• **SOURCE TEXT**:
- - - - -

For Isabel Seiffert, one-half of Switzerland’s Offshore Studio, intimidating “boys club” networks deterred her from applying to the studios that she was most interested in after graduating. “I felt like I didn’t know a single woman who had a job that I wanted,” she says. “Instead, I could see all these male designers I admired hanging out in big groups of other men having beers together, sharing images of themselves on social media. I’d see one guy using the typeface of another; I’d see them wearing each others’ t-shirts, and creating this hype around themselves. You see that there are these bro friendship circles—and you see that that’s how jobs get distributed.” Experiences like these help contextualize the reasons for a landscape lacking in women in leadership roles (in 2015, The Drum’s list of the top 100 “designerati” featured only 13 women.)

 

When anyone feels uncertain about their own validity in a certain space, they’re less likely to speak up, creating a cycle in which one’s own lack of confidence leads to taking fewer risks and, therefore, being less trusted as a leader by colleagues. “A confident or even over-confident person will jump in and try something, even when they might not succeed,” says design historian and educator Ellen Lupton, whose writing on women in design has greatly informed a growing dialogue in recent decades. “Furthermore, those who do express confidence may be penalized in the workplace, creating another negative cycle.”

 

As an educator at the Maryland Institute College of Art in the USA, Lupton observes how a gendered “confidence gap” entrenches itself early on in the classroom. “Women make up the majority of our students, and women from Asia are a growing group,” she says. “Thus, the male students are a minority, and this scarcity may actually contribute to the prestige of the male within a classroom setting. In a room full of female students, many of whom come from cultures where deference to authority is valued over outspoken expression, the male students may emerge as creative leaders. It’s not enough that women, including women of color, are a large demographic group in a design program; faculty still have to create a context in which anyone can come forth and flourish.”

 

Such experiences—socially-constructed through gender and identity—are deeply formative and make it all the more challenging to break through the so-called glass ceiling. Biases undermine one’s confidence—sometimes subtly, sometimes less so. “Occasionally, during the first meeting with a client they’ll subconsciously walk towards my co-founder first, who’s a man,” oberseves Seiffert of Offshore Studio. And in response to such biases, a degree of additional emotional labor can be necessary—that practise of making others around you comfortable with your presence by acting in such a way that reinforces proscribed norms. “I’ve found the printers that I collaborate are mostly older guys; they’ll often try to advise you if you’re a woman, and tell you you’re doing it wrong,” adds Kim. “You have to be extra kind, smile even more, to get the printer to do what you want.”

 

Seiffert notes that there’s a double bind that occurs one needs to play two ultimately irreconcilable parts to succeed: “What are your options? You’re shy, or you’re confident. But if you’re confident, then you appear arrogant and people are repulsed by it. Either way, you’re trapped.” In patriarchal societies, confidence can often be seen as an abrasive quality, unless women can temper assertiveness with more stereotypically feminine traits like empathy. Such emotional labor, even when done successfully, can erode one’s perceived expertise.

 

“We can still see in some institutions the remnants of an ‘old boy’ culture, where gender stereotypes abound,” says Teal Triggs, an educator at the Royal College of Art in London, and co-founder of the influential Women’s Design + Research Unit (WD+RU) in 1994. Speaking from the perspective of working in design education, she notes that many “female educators are still marginalized in subtle ways such as being talked-over in meetings or seen in roles as educational caretakers rather than potential leaders.”

- - - - -

• **DATA SECTION**:
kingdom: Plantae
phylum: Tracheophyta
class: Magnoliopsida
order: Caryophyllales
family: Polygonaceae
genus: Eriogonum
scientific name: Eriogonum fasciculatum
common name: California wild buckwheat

- - - - -

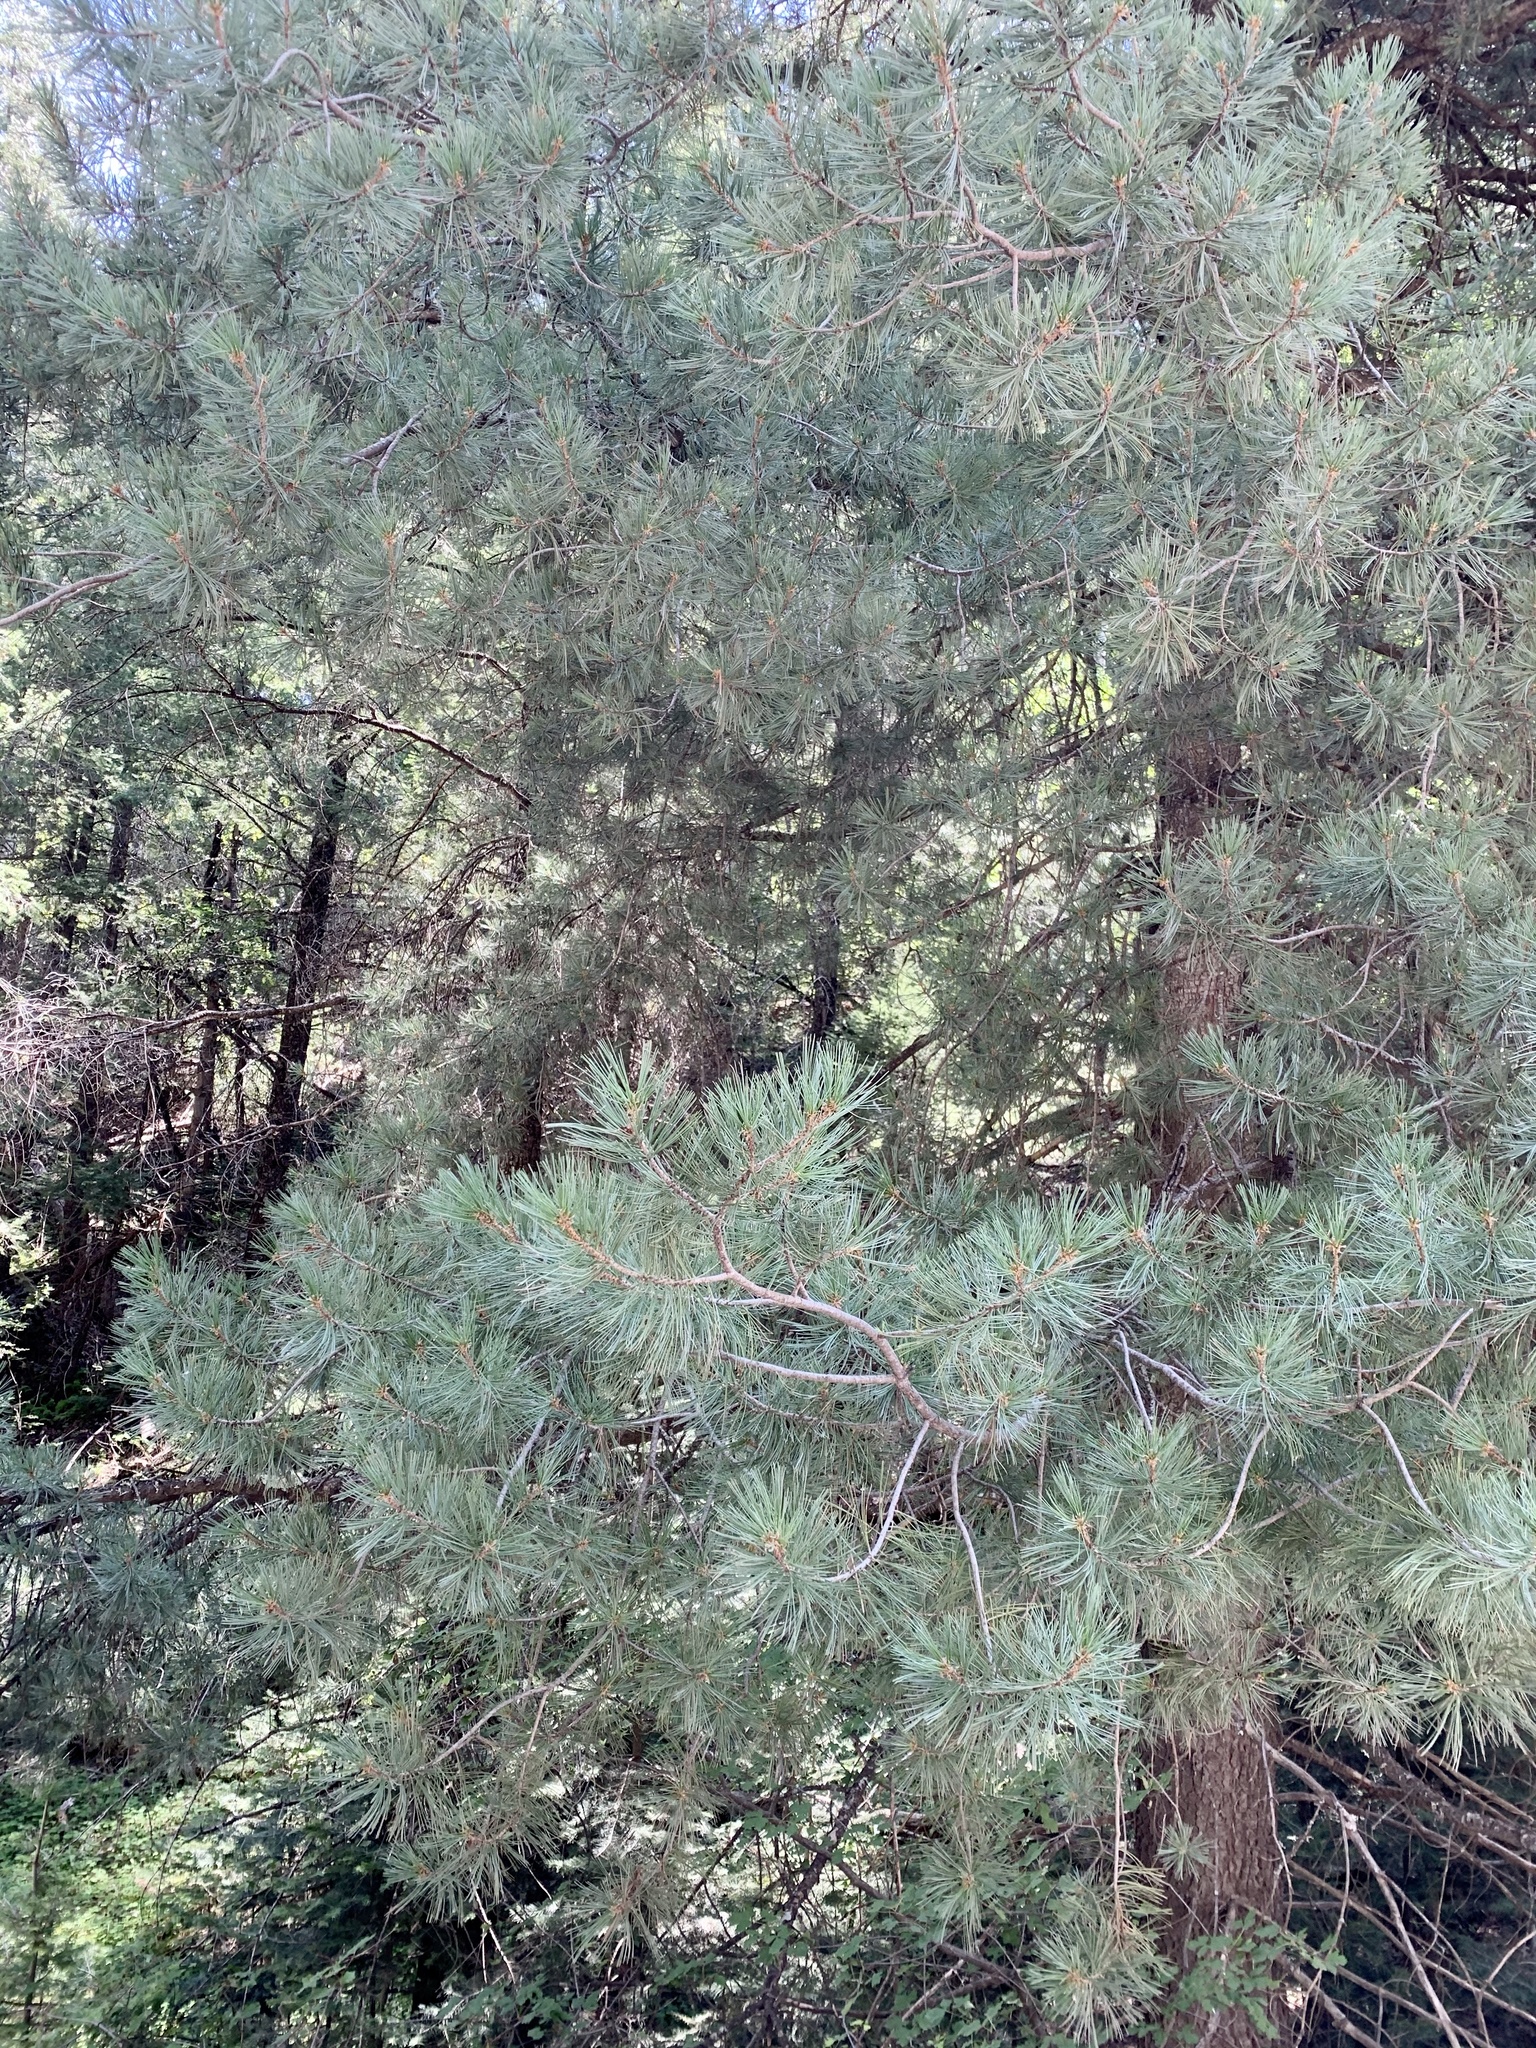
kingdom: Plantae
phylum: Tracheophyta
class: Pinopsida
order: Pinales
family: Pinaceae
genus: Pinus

- - - - -

• **WRITTEN EXERCISE**:
Using the passage on women in design, please explain in one to three sentences why feeling uncertain about belonging in a space can lead to being trusted less as a leader.

• **REPLY**:
A person who doubts their validity in a space is less likely to speak up, and that lack of confidence leads them to take fewer risks. Taking fewer risks then causes colleagues to trust them less as a leader, which creates a cycle.